Threats, from BDS to ISI
When it comes to battling the anti-Israel BDS movement, Sharansky does not shy away from confronting detractors face-to-face.
During the first half the event, a group of about three-dozen Students for Justice in Palestine members chanted “Free Palestine” and other slogans from the lobby. Signs against Israeli “apartheid” and “the occupation” were in students’ hands and taped to walls, and boisterous anti-Israel chants echoed lightly in the auditorium.
As one might expect of the legendary activist, Sharansky confronted the protesters on his way into the auditorium.
“The moment you start talking to them about any logic, they struggle,” said Sharansky of his encounter with Brown’s SJP chapter, and of BDS supporters in general.
Though he said BDS does not pose a threat to Israel’s economy, Sharansky warned of the movement’s ability to “discourage so many Jewish students from being connected to their people and to the state of Israel,” he said.
Despite the taunts and accusations of SJP, Sharansky told students that “no one can humiliate you. Only you yourself by your actions can humiliate yourself,” he said.
Addressing the difficult security situation in Israel these days, Sharansky spoke about varying reactions people have to living under terror.

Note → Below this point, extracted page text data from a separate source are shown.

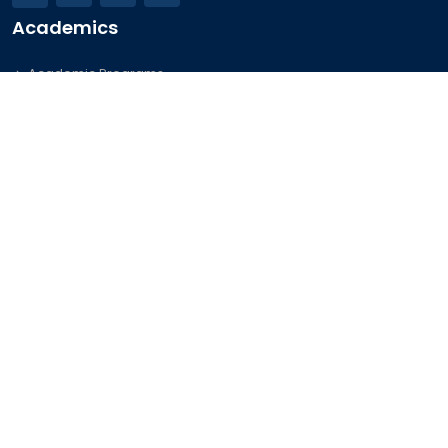
Academics
Academic Programs
Academic Calendar
Journal Access
Scholarships
Sitemap
Admission
Undergraduate
Postgraduate
Foreign Students
Important Links
Official Forms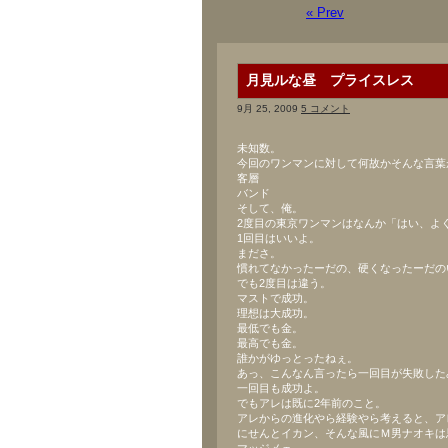
« Prev
月見ルな昼 プライスレス
9月 25, 2009
5 コメント
未知数。
今回のワンマンに対して何故かそんな言葉
客層
バンド
そして、俺。
2度目の東京ワンマンはなんか「はい、よ
1回目はいいよ。
まださ。
慣れてなかったーだの、硬くなったーだの
でも2度目は違う。
マストで成功。
理想は大成功。
最低でも金。
最高でも金。
誰かがゆっとったねぇ。
あっ、こんなん言ったら一回目が失敗した
一回目も成功よ。
でもアレは既に2年前のこと。
アレからの進化やら経験やら考えると、ア
にせんとイカン、そんな風にＭ男ナオキは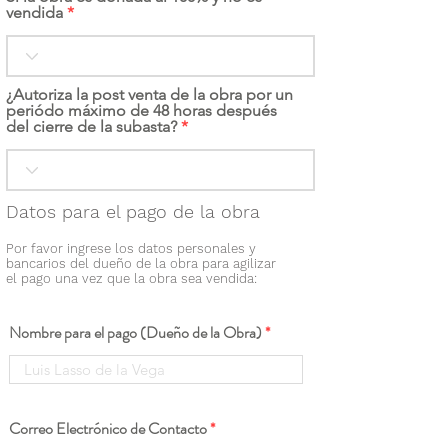
vendida
¿Autoriza la post venta de la obra por un
periódo máximo de 48 horas después
del cierre de la subasta?
Datos para el pago de la obra
Por favor ingrese los datos personales y
bancarios del dueño de la obra para agilizar
el pago una vez que la obra sea vendida:
Nombre para el pago (Dueño de la Obra)
Correo Electrónico de Contacto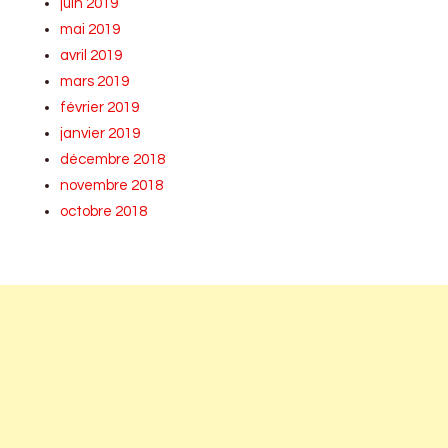
juin 2019
mai 2019
avril 2019
mars 2019
février 2019
janvier 2019
décembre 2018
novembre 2018
octobre 2018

Within his own family, Sharansky said, one daughter now carries a weapon, while his wife has taken to studying Arabic because — as she told him — “we really need to talk.”
“We are in the middle of a struggle between those who love death, and those who love life,” said Sharansky, while also adding, “we need to talk to everyone who is not a terrorist.”
From Douglas’s point of view, Israel has become even more remarkable in recent years, following the advent of IS and collapse of so many states in the region. Calling Israel “an island of sanity with all the craziness that’s going on around you,” Douglas focused more on the Jewish people’s demographic challenges outside Israel.
Citing a statistic that 70-percent of non-Orthodox Jews marry outside the faith, Douglas urged Jews “to be more inclusive,” in part so more journeys like his family’s reconnection to Judaism can take place. To advance Jewish inclusivity, Douglas is donating his Genesis Prize winnings to organizations that reach out to members of intermarried families, including Hillel International, co-host of the tour.
Douglas and Sharansky will visit Stanford University on February 2, and the University of California at Santa Barbara on February 3.